As AI adoption rapidly rises among Singapore businesses, especially SMEs, the conversation is moving from whether companies should implement AI to whether their employees are equipped to use it effectively.
Ongoing national discussions about SkillsFuture Level-Up, AI governance, and boosting SME productivity reflect a key concern: although AI tools are widely available, there remains a noticeable gap in AI proficiency, particularly among mid-career professionals and those in non-technical roles.
To help address this gap, Tribe Academy, an institute focused on practical learning for professionals, has identified an increasing divide between access to AI and effective use of AI in the workplace. Many organisations have implemented AI solutions, yet their teams may lack the hands-on skills needed to weave these tools into everyday tasks - leading to risks such as stalled productivity, unsatisfactory ROI, and heightened workforce anxiety.
iTNews Asia spoke to Felicia Tan, Director of Tribe Academy, about what Singapore companies must consider to bridge these gaps.

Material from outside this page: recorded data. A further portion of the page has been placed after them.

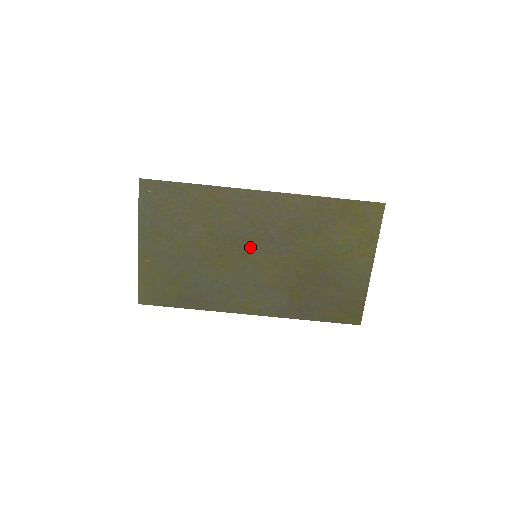
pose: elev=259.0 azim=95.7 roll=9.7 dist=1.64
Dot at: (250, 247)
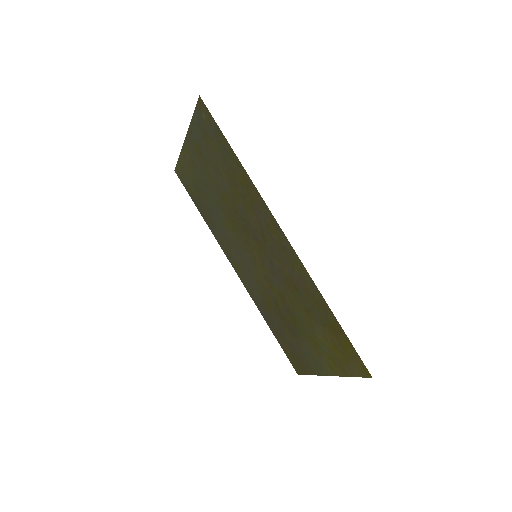
Dot at: (255, 246)
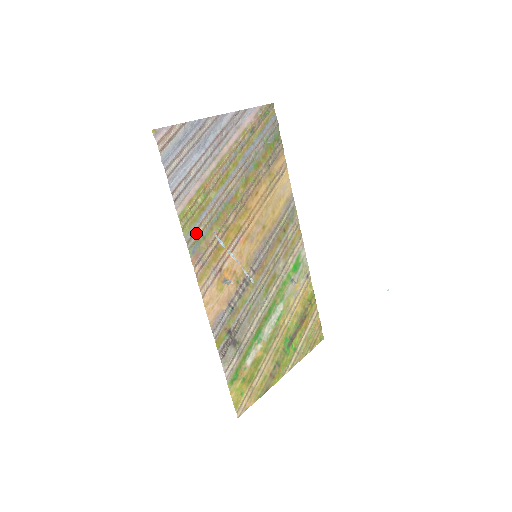
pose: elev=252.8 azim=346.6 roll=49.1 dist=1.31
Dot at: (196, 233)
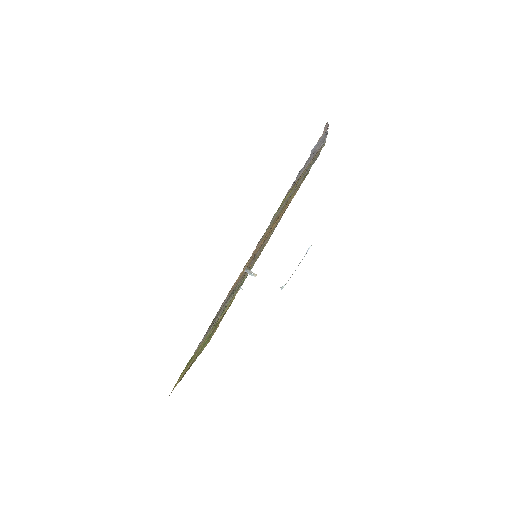
Dot at: (273, 220)
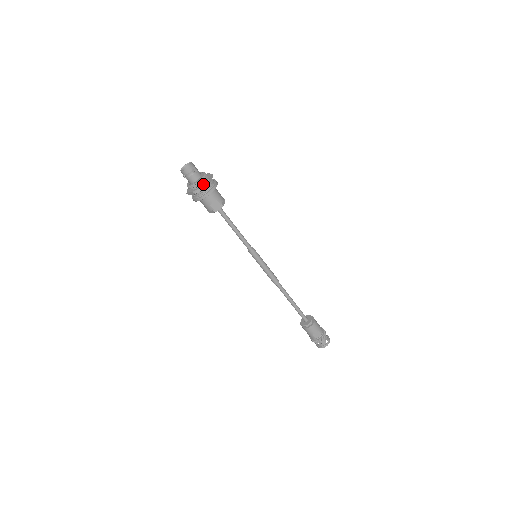
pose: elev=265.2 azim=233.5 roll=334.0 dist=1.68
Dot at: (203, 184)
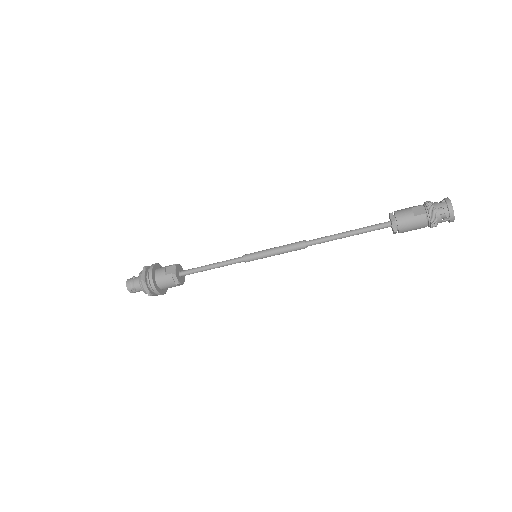
Dot at: (142, 271)
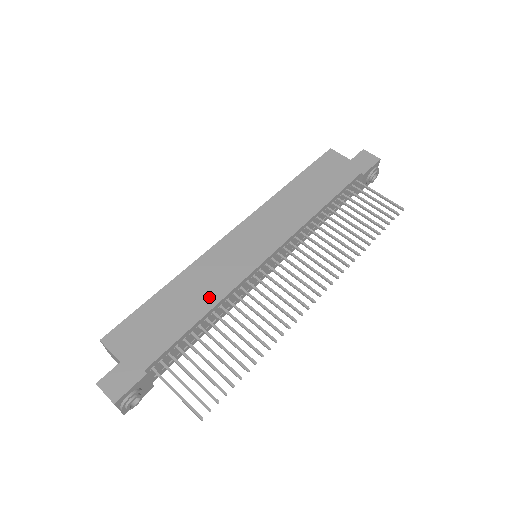
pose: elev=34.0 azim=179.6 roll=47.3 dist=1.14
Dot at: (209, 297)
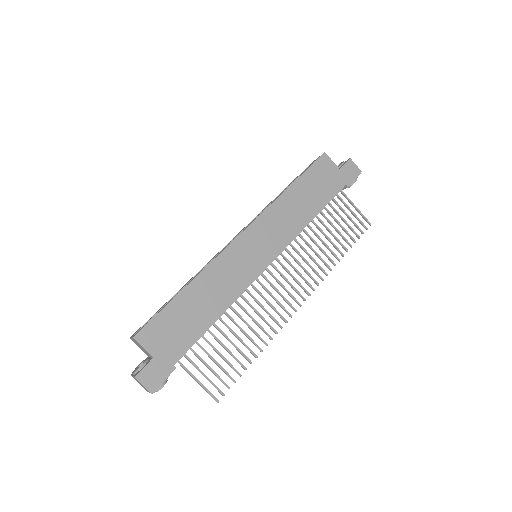
Dot at: (223, 300)
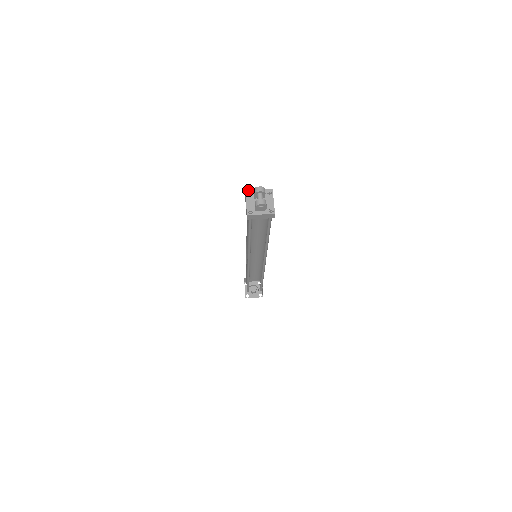
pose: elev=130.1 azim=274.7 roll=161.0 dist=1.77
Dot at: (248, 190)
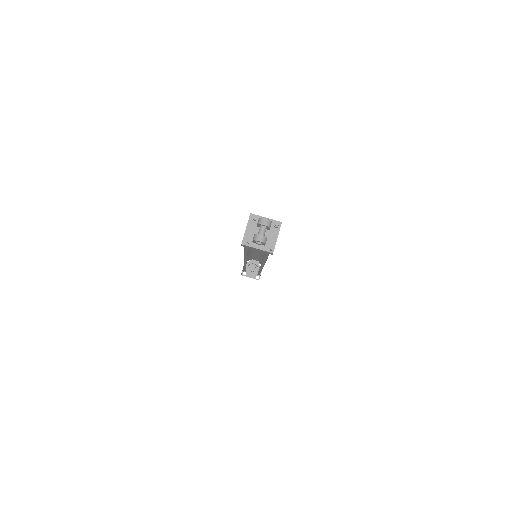
Dot at: (253, 215)
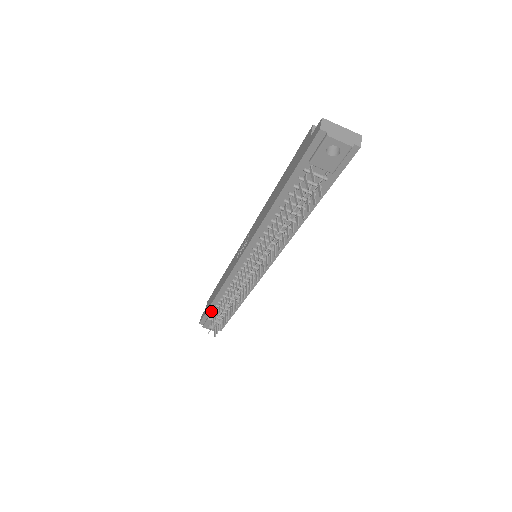
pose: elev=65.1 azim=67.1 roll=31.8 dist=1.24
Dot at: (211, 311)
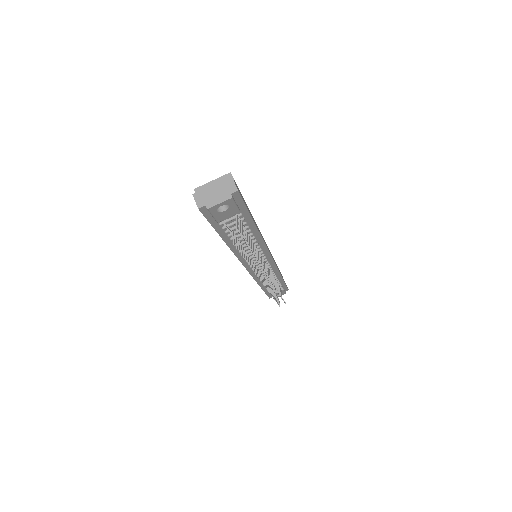
Dot at: occluded
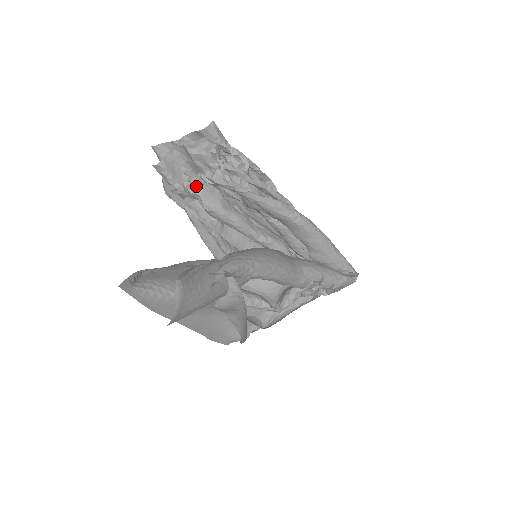
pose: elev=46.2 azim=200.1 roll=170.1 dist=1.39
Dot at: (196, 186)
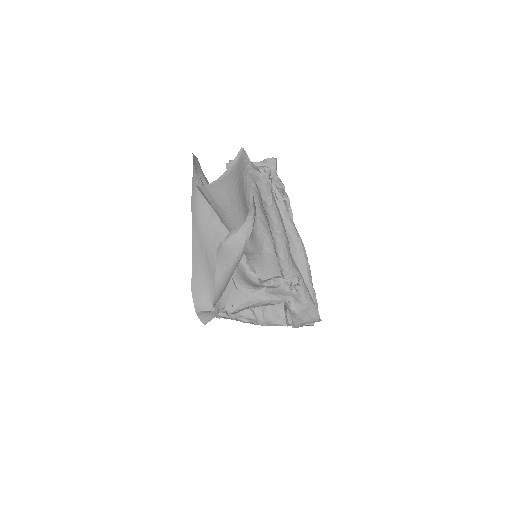
Dot at: occluded
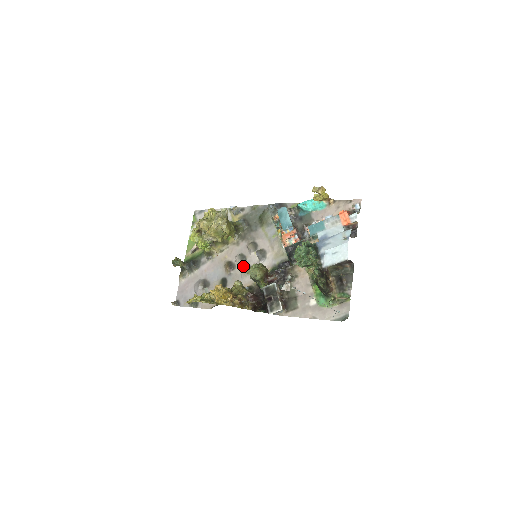
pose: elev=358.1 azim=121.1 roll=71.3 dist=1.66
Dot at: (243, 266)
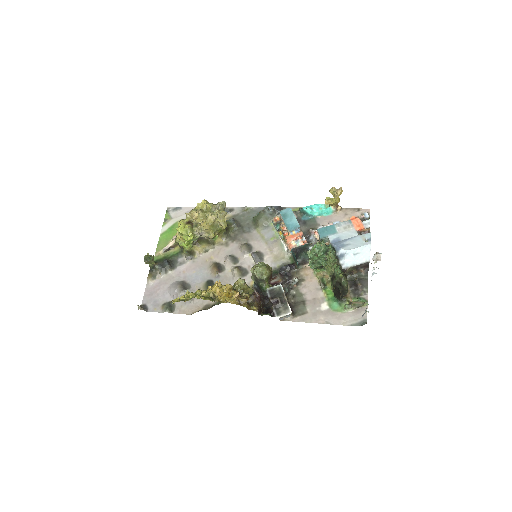
Dot at: (236, 267)
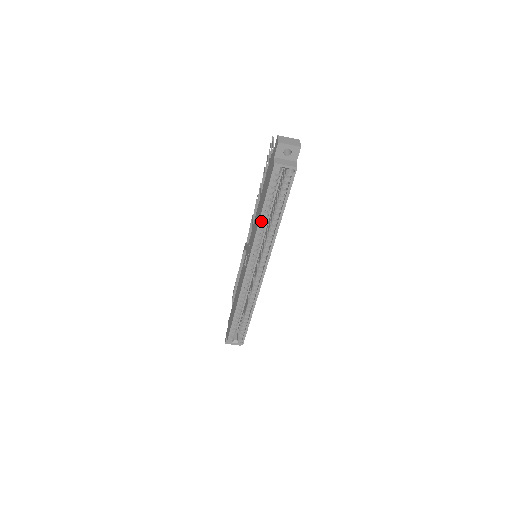
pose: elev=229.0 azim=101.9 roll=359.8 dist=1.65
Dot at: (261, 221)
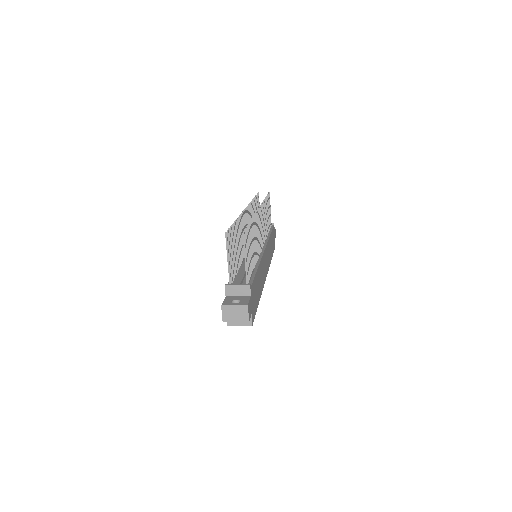
Dot at: occluded
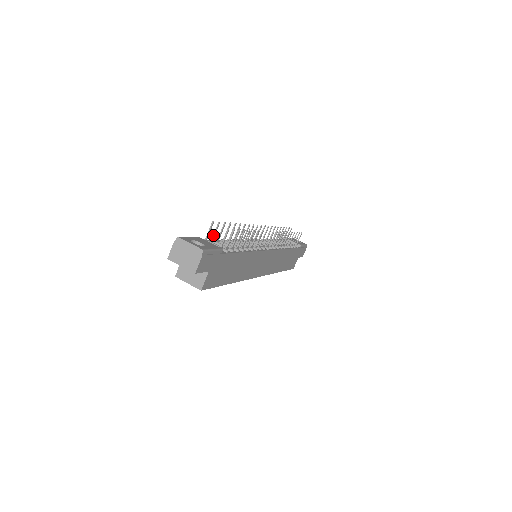
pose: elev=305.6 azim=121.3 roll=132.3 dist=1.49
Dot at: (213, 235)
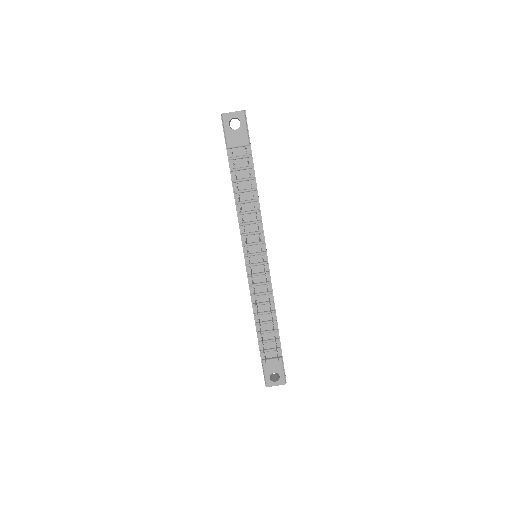
Dot at: (263, 350)
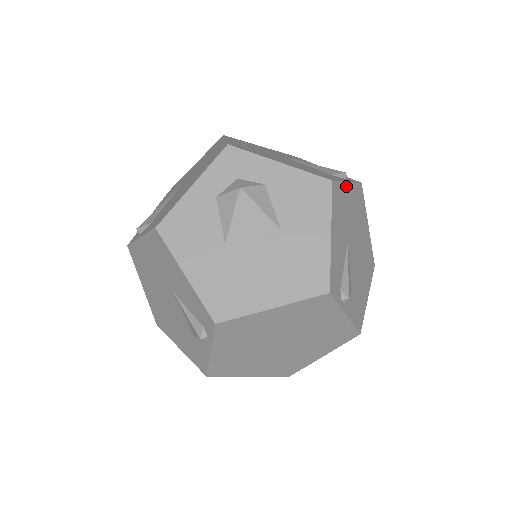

iTNews Asia: Why is AI literacy no longer the hallowed domain of tech roles, but is essential for managers, analysts, and operations teams?
Tan : It doesn't matter whether you use AI. If your competitors do, your clients do, that's already changed what your managers and clients expect from you.
When a client knows that a market analysis or a proposal draft can be turned around in hours rather than days, they're no longer impressed by your two-week timeline. When leadership sees one team producing weekly insights that used to take a month, every other team's pace suddenly looks like a problem. That's the moment AI literacy stops being a tech team concern and becomes essential for managers, analysts, and operations alike.
For managers, the risk is miscalibration. A manager who does not understand what AI can do will either overpromise what their team delivers manually or worse, underdeliver against a competitor who has already embedded it into their workflow.
AI literacy for managers isn’t about being the best prompter but setting the standard for what “good” looks like at speed. Also knowing its affordances as well as its limitations such as which workflows need a human-in-the-loop, where the guardrails are, what actually requires judgement vs. what can be accelerated is now key to a manager’s role in the age of AI.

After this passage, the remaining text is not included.